In his treatise, Pennsylvania Vehicle Code Annotated, Milford J. Meyer explains that 75 Pa.C.S.A. §3732, homicide by vehicle “creates a new and lesser crime since recklessness or gross negligence is not required to be proved. Mere violation of any law or municipal ordinance is sufficient. ...” Pennsylvania Motor Vehicle Code Annotated, Meyer, ch. 37, pp. 14-15 (1978).

The common pleas decisions that defendant cites in support of either his constitutionality issue or his statutory interpretation requiring an implied mens rea to be added to the statute discuss other state’s statutes concerning homicide by vehicle. Because most other states have incorporated some form of mens rea requirement into their homicide by vehicle statutes, these courts have held that it is their duty to supply a mens rea requirement that our legislature chose to leave out.

“The collective wisdom of the states’ experiences demonstrates that some degree of culpability is pre*92ferable. The Pennsylvania Vehicle Code cannot be interpreted in a vacuum when the express and explicit purpose of the code’s enactment was to produce uniformity.” Com. v. Barone, 104 Montg. 341, 344 (1978).

Although this court might agree that it would have been wiser and more just for the legislature to require some form of mens rea as an element of the crime of homicide by vehicle, we are not at liberty to substitute our judgment for that of the legislature.

“(T)he power of judicial review must not be used as a means by which the courts might substitute its judgment as to public policy for that of the legislature.” Parker v. Children’s Hospital of Philadelphia, Pa., supra (citations omitted).

The Pennsylvania Superior Court noted that the new homicide by vehicle statute might change the former law so that an individual causing a person’s death as a result of violating a law or ordinance might be convicted with no proof of culpability: Com. v. Trainor, 252 Pa. Superior Ct. 332, 337, n. 4, 381 A. 2d 944 (1977). We find that this was the intent of the legislature. See 1 Pa.C.S.A. §1921(b). We hold that the homicide by vehicle statute is constitutional.

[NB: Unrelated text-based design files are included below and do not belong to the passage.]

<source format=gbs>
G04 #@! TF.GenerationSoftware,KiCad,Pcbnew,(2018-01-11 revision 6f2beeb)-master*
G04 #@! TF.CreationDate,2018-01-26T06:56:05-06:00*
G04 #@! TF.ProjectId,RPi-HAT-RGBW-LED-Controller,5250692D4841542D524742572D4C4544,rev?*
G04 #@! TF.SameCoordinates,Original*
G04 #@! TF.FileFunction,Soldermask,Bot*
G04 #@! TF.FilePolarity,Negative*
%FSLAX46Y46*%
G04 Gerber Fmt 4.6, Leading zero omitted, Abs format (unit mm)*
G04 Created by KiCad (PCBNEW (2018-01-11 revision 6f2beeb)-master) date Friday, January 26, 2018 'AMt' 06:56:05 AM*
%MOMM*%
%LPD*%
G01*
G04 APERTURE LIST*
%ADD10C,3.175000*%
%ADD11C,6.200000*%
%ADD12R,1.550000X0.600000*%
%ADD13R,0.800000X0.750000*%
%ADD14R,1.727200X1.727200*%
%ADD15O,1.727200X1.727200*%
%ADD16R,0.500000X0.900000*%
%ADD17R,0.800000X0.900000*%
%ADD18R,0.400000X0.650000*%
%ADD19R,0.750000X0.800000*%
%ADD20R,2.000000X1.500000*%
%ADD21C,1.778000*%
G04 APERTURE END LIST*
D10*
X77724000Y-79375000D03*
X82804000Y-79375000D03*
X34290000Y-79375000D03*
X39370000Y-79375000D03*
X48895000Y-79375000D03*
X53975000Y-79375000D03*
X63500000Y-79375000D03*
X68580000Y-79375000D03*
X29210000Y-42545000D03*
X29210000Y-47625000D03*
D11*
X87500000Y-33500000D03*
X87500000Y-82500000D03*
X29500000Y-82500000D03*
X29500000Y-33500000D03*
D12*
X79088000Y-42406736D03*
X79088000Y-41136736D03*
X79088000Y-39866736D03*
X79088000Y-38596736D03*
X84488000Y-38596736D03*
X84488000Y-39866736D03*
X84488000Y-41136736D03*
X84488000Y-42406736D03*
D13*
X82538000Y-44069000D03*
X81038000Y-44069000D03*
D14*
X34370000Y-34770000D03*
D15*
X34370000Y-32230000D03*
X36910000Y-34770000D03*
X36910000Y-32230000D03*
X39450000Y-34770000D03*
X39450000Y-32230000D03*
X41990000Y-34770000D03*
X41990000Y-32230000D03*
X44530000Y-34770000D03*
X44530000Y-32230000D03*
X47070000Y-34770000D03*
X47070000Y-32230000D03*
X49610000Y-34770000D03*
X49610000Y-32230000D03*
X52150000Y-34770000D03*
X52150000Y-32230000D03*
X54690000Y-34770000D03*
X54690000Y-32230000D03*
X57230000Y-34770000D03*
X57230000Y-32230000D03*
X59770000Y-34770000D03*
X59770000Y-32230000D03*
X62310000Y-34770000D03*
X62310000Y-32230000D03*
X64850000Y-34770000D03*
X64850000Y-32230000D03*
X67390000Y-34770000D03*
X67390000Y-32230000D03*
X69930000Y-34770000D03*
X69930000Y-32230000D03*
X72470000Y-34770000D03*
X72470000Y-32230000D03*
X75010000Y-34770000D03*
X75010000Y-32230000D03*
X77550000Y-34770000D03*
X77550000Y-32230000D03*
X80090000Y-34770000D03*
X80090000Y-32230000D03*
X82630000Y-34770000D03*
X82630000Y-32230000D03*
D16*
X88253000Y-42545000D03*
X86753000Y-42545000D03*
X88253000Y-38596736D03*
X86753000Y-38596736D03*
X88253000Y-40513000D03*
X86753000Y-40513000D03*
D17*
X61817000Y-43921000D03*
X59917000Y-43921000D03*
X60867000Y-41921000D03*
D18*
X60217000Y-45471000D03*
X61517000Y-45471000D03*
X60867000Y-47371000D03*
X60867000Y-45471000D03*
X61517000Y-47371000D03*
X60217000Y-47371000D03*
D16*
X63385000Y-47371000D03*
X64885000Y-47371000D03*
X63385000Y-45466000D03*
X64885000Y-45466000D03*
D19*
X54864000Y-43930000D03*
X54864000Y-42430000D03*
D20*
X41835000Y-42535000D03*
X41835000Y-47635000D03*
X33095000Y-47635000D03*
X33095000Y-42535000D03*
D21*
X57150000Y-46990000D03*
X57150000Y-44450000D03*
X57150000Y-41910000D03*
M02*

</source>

Since this court has held that mens rea is neither a constitutionally nor statutorily required element of homicide by vehicle, defendant’s points for charge requesting instructions concerning mens rea were properly denied. Thus defendant’s arguments concerning his points for charge which were refused are rejected.

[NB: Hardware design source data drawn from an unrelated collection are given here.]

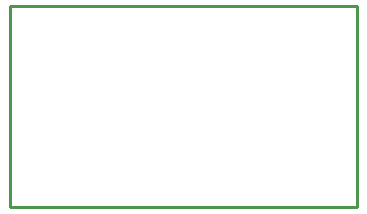
<source format=gko>
G04 Layer: BoardOutline*
G04 EasyEDA v6.4.19.4, 2021-06-18T20:22:14+05:30*
G04 545d4b8ce55c4096bfffc31d6a5384ca,10*
G04 Gerber Generator version 0.2*
G04 Scale: 100 percent, Rotated: No, Reflected: No *
G04 Dimensions in millimeters *
G04 leading zeros omitted , absolute positions ,4 integer and 5 decimal *
%FSLAX45Y45*%
%MOMM*%

%ADD10C,0.2540*%
D10*
X698500Y4838700D02*
G01*
X698500Y4902200D01*
X3632200Y4902200D01*
X3632200Y3199892D01*
X700023Y3199892D01*
X698500Y4889500D01*

%LPD*%
M02*

</source>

In accordance with the foregoing opinion we enter the following

*93ORDER

And now, August 13, 1979, defendant’s post-verdict motions are denied, defendant is directed to appear on October 8, 1979, at 1:30 p.m. in Court Room No. 1 of the Lycoming County Court House, Williamsport, Pa., for sentencing.

The Pennsylvania Board of Probation and Parole is requested to do a pre-sentence investigation and file a report with this court within 30 days.